Anna Hickey-Moody is an Australian academic specialising in cultural studies. She is a professor of intersectional humanities at Maynooth University, Ireland. She is also affiliated with media and communication at RMIT University. Hickey-Moody holds an Australian Research Council Future Fellowship (2017–2021).

== Education==
Hickey-Moody completed a Bachelor of Arts (Social Anthropology, Theatre Studies) at the University of Adelaide. She completed her PhD at the University of South Australia on the work of Restless Dance Theatre.

==Career==
Hickey-Moody worked at the University of South Australia as a lecturer from 2000 to 2005.

From 2004 to 2007, Hickey-Moody was awarded a Postdoctoral Research Fellowship at Monash University where she worked on the Youth Arts Beyond Risk project. The book based on this work is called Youth, Arts and Education and was published with Routledge in 2013.

Hickey Moody later went on to lecture at Monash University from 2007 to 2009, during which time she co-founded and led the Space, Place and Body Research Group.

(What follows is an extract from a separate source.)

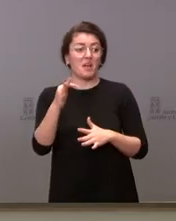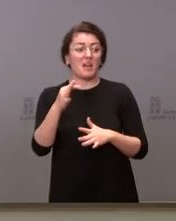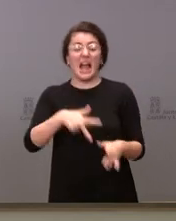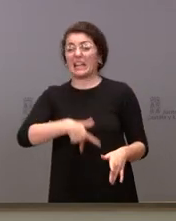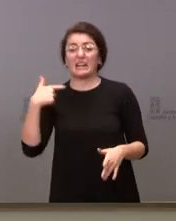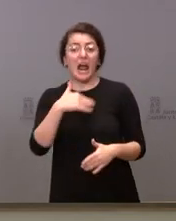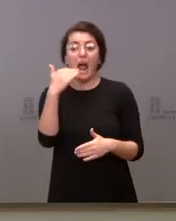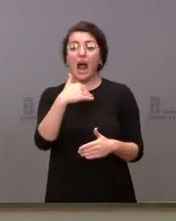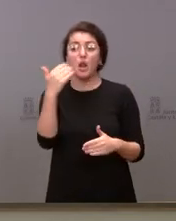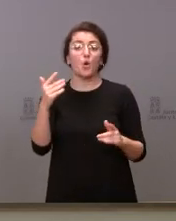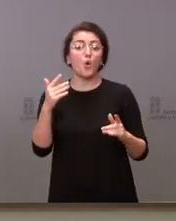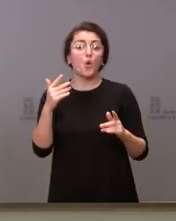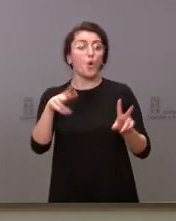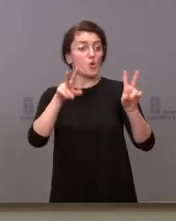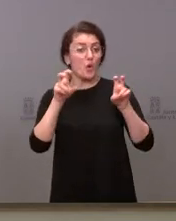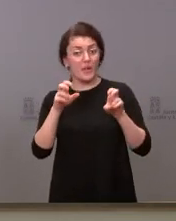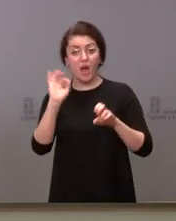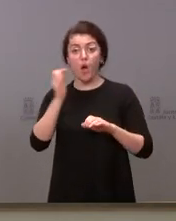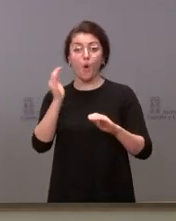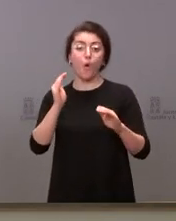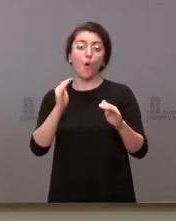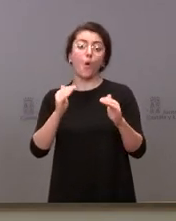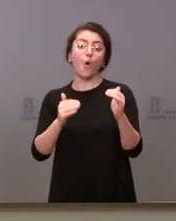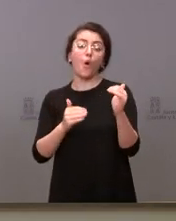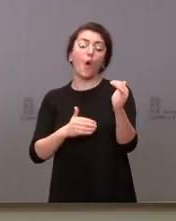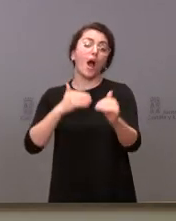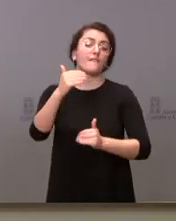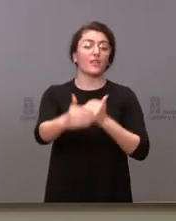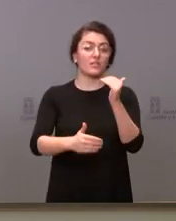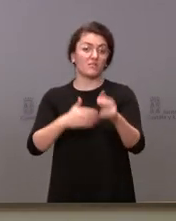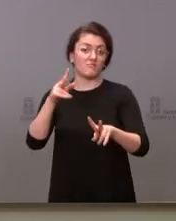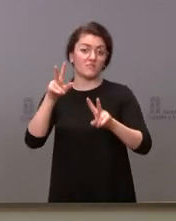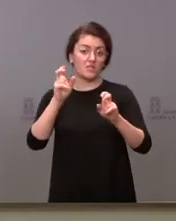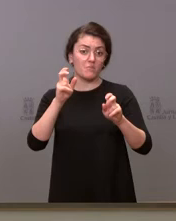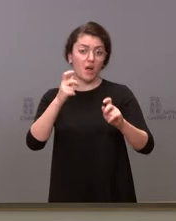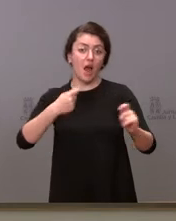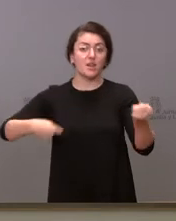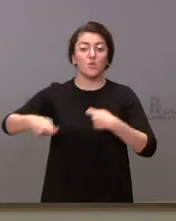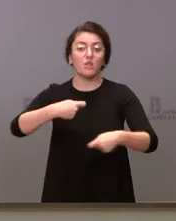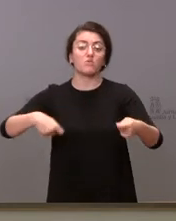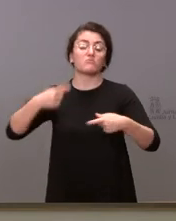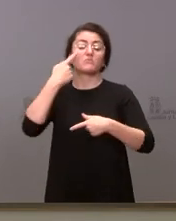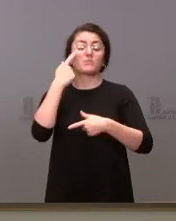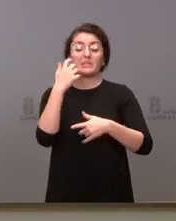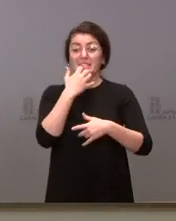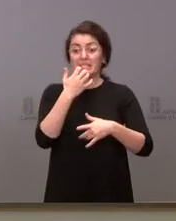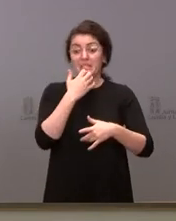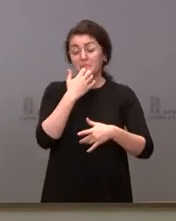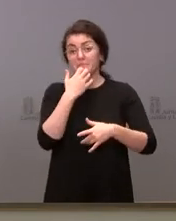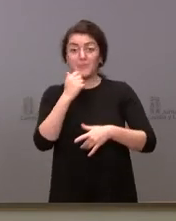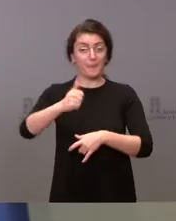en la negociación que nos pueda transmitir y si son más o menos optimistas que la semana pasada. Gracias.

In 2009, Hickey-Moody moved to the University of Sydney where she held a number of teaching and supervision positions, including working as the Departmental Undergraduate Coordinator until 2013. During this time she also published Unimaginable Bodies (Sense/Brill) and a number of edited collections.

Between 2013 and 2016, Hickey-Moody worked at Goldsmiths, University of London, where she was the director of the Centre for Arts and Learning and the head of the PhD in Arts and Learning. While at Goldsmiths College, Hickey-Moody also co-founded the Disability Research Centre and held a number of teaching positions.

In 2016, Hickey-Moody was made associate professor in the Department of Gender and Cultural Studies at the University of Sydney.

In 2017, Hickey-Moody was made professor of media and communications at RMIT University, where she continues to work (as of September 2020). At RMIT Hickey-Moody is a core member of the Digital Ethnography Research Centre, leading the Creative Research Interventions in Methods and Practice (CRiMP) lab.

Hickey-Moody was awarded an Australian Research Council Future Fellowship in 2017. She currently acts as project lead for the Future Fellowship project: “Interfaith Childhoods”.

Hickey-Moody is a visiting research fellow with the Education and Social Research Institute at the Manchester Metropolitan University and a visiting professor in sociology at Goldsmiths, University of London.

== Expertise and research areas ==
Hickey-Moody is considered a leading expert in art-based research practices, Deleuzian theory and affect theory. Hickey-Moody uses a philosophically informed cultural studies approach to her research, working in both qualitative and quantitative research methods. She is known for her work with young people, people with disabilities, migrant communities, and marginalised communities.

==Selected publications==
- Hickey-Moody, Anna (2020). "Faith". Philosophy Today. 63. doi:10.5840/philtoday202019302.
- Hickey-Moody, Anna (2019). "New Materialism, Ethnography, and Socially Engaged Practice: Space-Time Folds and the Agency of Matter". Qualitative Inquiry. doi:10.1177/1077800419830138.
- Hickey-Moody, Anna (2019). Deleuze and Masculinity. New York: Palgrave Macmillan.
- Harwood, Valerie; Hickey-Moody, Anna; et al. (2018). The Politics of Widening Participation and University Access for Young People. Oxon, United Kingdom: Routledge.
- Hickey-Moody, Anna (2017). "Arts Practice as Method, Urban Spaces and Intra-Active Faiths". International Journal of Inclusive Education. 21: 1083–1096.
- Hickey-Moody, Anna (2017). "Integrated Dance as a Public Pedagogy of the Body". Social Alternatives. 36: 5–13.
- Hickey-Moody, Anna (2013). Youth, Arts and Education: Reassembling Subjectivity through Affect. New York: Routledge.
- Hickey-Moody, Anna (2009). Unimaginable Bodies: Intellectual Disability, Performance and Becomings. Rotterdam: Sense Publishers.
- Kenway, Jane; Kraack, Anna; Hickey-Moody, Anna (2006). Masculinity Beyond the Metropolis. Basingstoke: Palgrave Macmillan.